Theodore Roosevelt was chosen for leading the nation through the industrial revolution of the late 19th century, seeing to the construction of the Panama Canal.

An interesting aside…Mt. Rushmore is named for a young NYC attorney who visited the area in 1884 to check land ownership for some eastern investors. He was impressed with the mountain and asked prospectors what it was called…they replied that it had no name, but since he had asked, they would call it Rushmore Peak…and so it was.

An Emergency…”Temporary” Tax

Today in History, August 5, 1861:

“This bill is a most unpleasant one. But we perceive no way in which we can avoid it and sustain the government.
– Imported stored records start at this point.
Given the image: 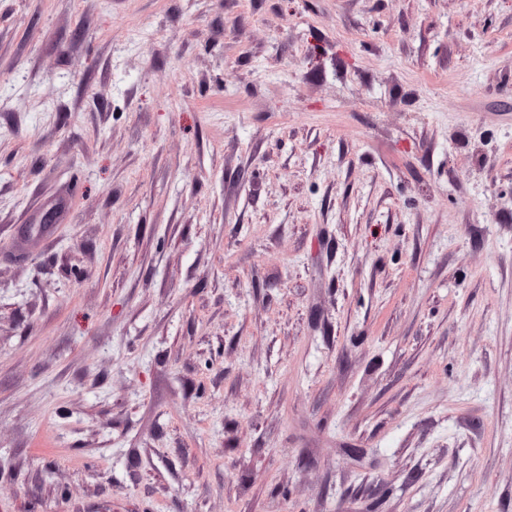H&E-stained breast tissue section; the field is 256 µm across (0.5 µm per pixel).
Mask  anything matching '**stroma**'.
<instances>
[{
    "instance_id": "obj_1",
    "label": "stroma",
    "mask_w": 512,
    "mask_h": 512,
    "mask_svg": "<svg viewBox=\"0 0 512 512\" xmlns=\"http://www.w3.org/2000/svg\"><path fill=\"white\" fill-rule=\"evenodd\" d=\"M0 81V512H512V0H0Z\"/></svg>"
}]
</instances>
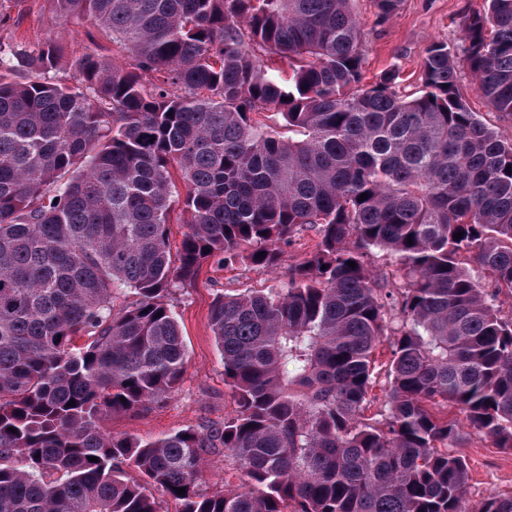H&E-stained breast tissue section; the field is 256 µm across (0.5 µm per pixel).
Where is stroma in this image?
Instances as JSON below:
<instances>
[{"instance_id": "obj_1", "label": "stroma", "mask_w": 512, "mask_h": 512, "mask_svg": "<svg viewBox=\"0 0 512 512\" xmlns=\"http://www.w3.org/2000/svg\"><path fill=\"white\" fill-rule=\"evenodd\" d=\"M484 0H401L396 13L379 20L373 0H352L362 25L363 71L372 83L389 69H399L401 89L412 93L420 85V66L426 48L434 42L448 44L462 53V18ZM0 34L33 42L51 38L64 43L68 55L60 74L75 79L73 63L82 48L98 32L90 25L53 21L46 0H22L14 7L8 26ZM316 243L313 232L304 233L287 248L283 264L275 272L242 265H205L195 285L176 288L171 308L178 320L187 350V361L177 393L165 404L135 414H115L103 425L117 435H131L149 443L183 428L222 424L233 415L236 404L224 383V366L209 324L210 307L217 290L279 291L288 286V267L310 252ZM462 452L470 468L468 504L475 507L491 494H512V450L492 447L488 438L470 428L462 430Z\"/></svg>"}]
</instances>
The rebels, who are now destroying or attempting to destroy this Government, have thrust upon the country many disagreeable things.”

— Thaddeus Stevens, Chairman of the House Committee on Ways and Means speaking on the Revenue Act of 1861, the nation’s first income tax, which was signed into law by President Lincoln on this date.
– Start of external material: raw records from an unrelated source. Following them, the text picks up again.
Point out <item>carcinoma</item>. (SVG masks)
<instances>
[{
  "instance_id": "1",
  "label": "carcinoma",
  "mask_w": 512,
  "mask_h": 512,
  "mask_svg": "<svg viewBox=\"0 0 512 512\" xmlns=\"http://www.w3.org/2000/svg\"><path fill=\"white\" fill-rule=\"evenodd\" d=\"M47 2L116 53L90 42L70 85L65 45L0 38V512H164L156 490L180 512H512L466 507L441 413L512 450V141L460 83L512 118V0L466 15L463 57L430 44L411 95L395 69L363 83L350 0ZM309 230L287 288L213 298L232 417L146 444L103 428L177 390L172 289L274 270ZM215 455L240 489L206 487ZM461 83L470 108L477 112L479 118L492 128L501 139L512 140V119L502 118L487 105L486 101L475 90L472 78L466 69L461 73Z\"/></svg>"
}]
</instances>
The law also provided for certain property taxes and levies on imports, which Lincoln feared would be impeded in the Southern ports by seceding states.

The tax was by intent and design temporary, meant to fund the fight to restore the Union in the Civil War. Changes would be made in 1862, and the law would be repealed in 1871.

But the dye had been cast, and the 16th Amendment of 1909/1913 would bring the ever increasing tax back for good.

The Six Flags Phenomenon

TODAY IN HISTORY, AUGUST 1, 1961:

The first Six Flags Over Texas amusement park opens in Arlington, Texas.

A park with an amazing assortment of rides, games and shows, designed with history themes, Six Flags was wildly successful. There were over 17 million visitors in its first decade.

I remember a beautiful 20 something “dance hall girl” in a sun dress flirting with and singing just to me…my sisters gave me a hard time about it. I think I was about four!

Do you know what the Six Flags which flew over Texas were?

The Ship That Would Not Go Gentle Into That Good Night

Today in History, July 31, 1948:

The USS Nevada was the first “dreadnaught” or battleship, to use oil rather than coal for fuel, the first to use the later standard 3 main gun turrets.

Commissioned in 1914, she would serve in WWI and WWII. At Pearl Harbor, she was the only battleship on “battleship row” to get underway. Her executive officer, who was in charge in the Captain’s absence, made the wise decision to beach her at Hospital Point, as she had taken six bombs and a torpedo; had he continued his attempt to gain the sea, the massive ship could have sunk in the channel leading to the harbor, trapping other ships either in or out of Pearl Harbor.

She would be repaired and would serve in both the Atlantic and Pacific Theaters, at Normandy and Okinawa.

One of these photos shows her with the only remaining battleship to have served in both WWI and WWII, the USS Texas (visit her in Houston).

The obsolete warrior would be used for atomic testing at Bikini Atoll, being the subject of two atomic bomb tests.

She still would not quit, and had to be sunk with aerial torpedoes. Her only sister ship was not so fortunate. The USS Oklahoma capsized at Pearl Harbor, then sank while being towed back to the states for repair.

Just this year, the Nevada was located 65 miles southwest of Pearl Harbor on the ocean floor.